En résumé, aucun secteur, en théorie, ne devrait échapper aux enquêteurs qui vont tenter de comprendre comment la criminalité, la corruption, les gangs ont pu envahir et gangréner toute la société haïtienne au plus haut niveau. Depuis l’annonce et l’installation officielle de cette branche de : l’Agence de police douanière et de contrôle des frontières ou ICE (Immigration and Customs Enforcement) qui est, en fait, la principale Direction d’enquête du Ministère de l’intérieur américain (Département de la Sécurité intérieure), le moins que l’on puisse observer pour ceux qui suivent ce dossier de l’insécurité en Haïti, c’est que ces Agents n’ont pas chômé. Puisque le Président Joe Biden n’a pas tardé à demander une première évaluation à travers le Département d’Etat américain (Ministère des Affaires étrangères). En effet, pour accélérer le processus, motiver les enquêteurs sur place et peut-être aussi pour mettre la pression sur les acteurs sociopolitiques en Haïti, dès le 15 mars dernier, le Président américain a sollicité un premier compte rendu sur les actes de corruption commis par tous les secteurs (public et privé) en Haïti depuis 2015.

Joe Biden a aussi demandé que le HSI Port-au-Prince identifie toute personne ou entité ayant financé des activités de corruption pendant cette période. Mieux, la Maison blanche, veut prendre connaissance des dossiers judiciaires et l’identification de toute personne ayant été poursuivie pour fait de corruption par la justice haïtienne de 2015 à aujourd’hui. En clair, la justice américaine s’intéresse de près à différents dossiers, voire des personnalités ayant fait l’objet d’une enquête au cours de ces années passées. En fait, depuis quelques temps, les autorités américaines demeurent persuadées que c’est la corruption et l’inefficacité de la justice qui sont les principaux obstacles à tout changement de paradigme en Haïti surtout dans le domaine de la politique depuis des décennies.

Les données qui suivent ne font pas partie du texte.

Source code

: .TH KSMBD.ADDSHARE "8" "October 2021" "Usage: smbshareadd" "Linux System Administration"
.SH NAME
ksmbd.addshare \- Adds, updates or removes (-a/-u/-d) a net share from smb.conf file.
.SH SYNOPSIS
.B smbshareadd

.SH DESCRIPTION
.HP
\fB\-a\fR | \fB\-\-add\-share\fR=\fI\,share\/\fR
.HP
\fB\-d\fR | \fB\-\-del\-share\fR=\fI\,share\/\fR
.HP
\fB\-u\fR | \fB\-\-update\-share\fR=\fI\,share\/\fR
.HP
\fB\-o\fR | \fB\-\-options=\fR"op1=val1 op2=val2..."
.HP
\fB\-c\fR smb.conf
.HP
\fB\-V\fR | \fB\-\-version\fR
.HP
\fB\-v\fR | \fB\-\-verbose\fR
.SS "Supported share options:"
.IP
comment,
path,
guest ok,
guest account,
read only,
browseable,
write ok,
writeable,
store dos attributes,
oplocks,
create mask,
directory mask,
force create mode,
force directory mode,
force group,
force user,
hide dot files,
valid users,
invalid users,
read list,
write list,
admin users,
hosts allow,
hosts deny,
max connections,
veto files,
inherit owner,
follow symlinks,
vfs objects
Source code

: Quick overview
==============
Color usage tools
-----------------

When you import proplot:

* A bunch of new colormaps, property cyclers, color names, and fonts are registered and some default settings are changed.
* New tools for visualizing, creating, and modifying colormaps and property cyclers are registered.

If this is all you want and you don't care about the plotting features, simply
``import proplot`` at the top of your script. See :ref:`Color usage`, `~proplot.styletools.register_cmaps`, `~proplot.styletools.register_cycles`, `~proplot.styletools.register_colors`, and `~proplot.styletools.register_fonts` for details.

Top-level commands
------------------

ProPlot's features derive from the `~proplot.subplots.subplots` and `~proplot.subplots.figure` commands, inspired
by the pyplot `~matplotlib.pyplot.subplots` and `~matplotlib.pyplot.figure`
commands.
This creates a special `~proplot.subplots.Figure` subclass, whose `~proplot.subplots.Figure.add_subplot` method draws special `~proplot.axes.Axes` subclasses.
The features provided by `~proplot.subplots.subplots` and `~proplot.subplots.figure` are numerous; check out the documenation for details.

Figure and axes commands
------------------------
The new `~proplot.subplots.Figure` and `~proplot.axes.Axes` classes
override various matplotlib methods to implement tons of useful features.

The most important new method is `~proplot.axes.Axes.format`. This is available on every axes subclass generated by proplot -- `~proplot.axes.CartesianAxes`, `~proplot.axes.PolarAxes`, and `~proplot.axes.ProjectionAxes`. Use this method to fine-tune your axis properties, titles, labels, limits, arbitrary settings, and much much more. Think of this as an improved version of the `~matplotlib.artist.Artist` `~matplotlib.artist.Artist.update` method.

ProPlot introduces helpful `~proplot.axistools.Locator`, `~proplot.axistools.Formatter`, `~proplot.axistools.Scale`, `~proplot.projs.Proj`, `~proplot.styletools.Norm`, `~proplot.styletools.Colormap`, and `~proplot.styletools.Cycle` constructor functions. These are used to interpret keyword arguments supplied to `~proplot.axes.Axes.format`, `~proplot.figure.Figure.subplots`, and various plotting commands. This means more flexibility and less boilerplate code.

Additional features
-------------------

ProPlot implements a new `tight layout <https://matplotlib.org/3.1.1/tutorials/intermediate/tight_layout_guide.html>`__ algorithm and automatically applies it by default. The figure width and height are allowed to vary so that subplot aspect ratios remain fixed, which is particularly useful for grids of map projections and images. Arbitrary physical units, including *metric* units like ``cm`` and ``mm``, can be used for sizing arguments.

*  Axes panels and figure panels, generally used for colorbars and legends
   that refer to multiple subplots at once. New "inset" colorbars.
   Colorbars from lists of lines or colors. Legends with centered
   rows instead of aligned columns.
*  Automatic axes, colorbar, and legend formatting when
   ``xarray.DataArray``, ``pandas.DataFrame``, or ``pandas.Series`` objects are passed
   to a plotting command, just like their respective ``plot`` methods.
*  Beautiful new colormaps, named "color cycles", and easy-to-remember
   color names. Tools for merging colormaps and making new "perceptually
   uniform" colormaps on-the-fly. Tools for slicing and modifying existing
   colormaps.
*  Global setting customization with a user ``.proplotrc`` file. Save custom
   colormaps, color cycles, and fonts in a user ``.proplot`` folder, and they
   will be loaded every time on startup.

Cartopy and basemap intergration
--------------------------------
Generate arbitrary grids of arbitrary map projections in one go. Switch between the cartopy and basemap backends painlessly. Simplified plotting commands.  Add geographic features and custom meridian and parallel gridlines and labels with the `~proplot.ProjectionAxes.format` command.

Ce n’est pas pour rien qu’on a constaté que les médias américains, les plus grands d’ailleurs, s’intéressent de très près à l’évolution de l’enquête sur l’assassinat du Président Jovenel Moïse. En général, dans ces pays, la presse est toujours un bon indicateur pour comprendre l’orientation et l’intérêt des dirigeants. Nul doute que cette Direction de HSI Port-au-Prince va s’intéresser à certains dossiers faisant partie de vastes complots liés à une large mouvance active dans des activités criminelles transnationales et sévissant dans la corruption d’Etat et privée à une très grande échelle. C’est aussi le signe qu’il ne s’agit plus d’ingérence américaine dans les affaires intérieures haïtiennes, mais bien de la dépendance d’Haïti vis-à-vis des Etats-Unis d’Amérique. Bizarrement, cela ne semble choquer personne à Port-au-Prince.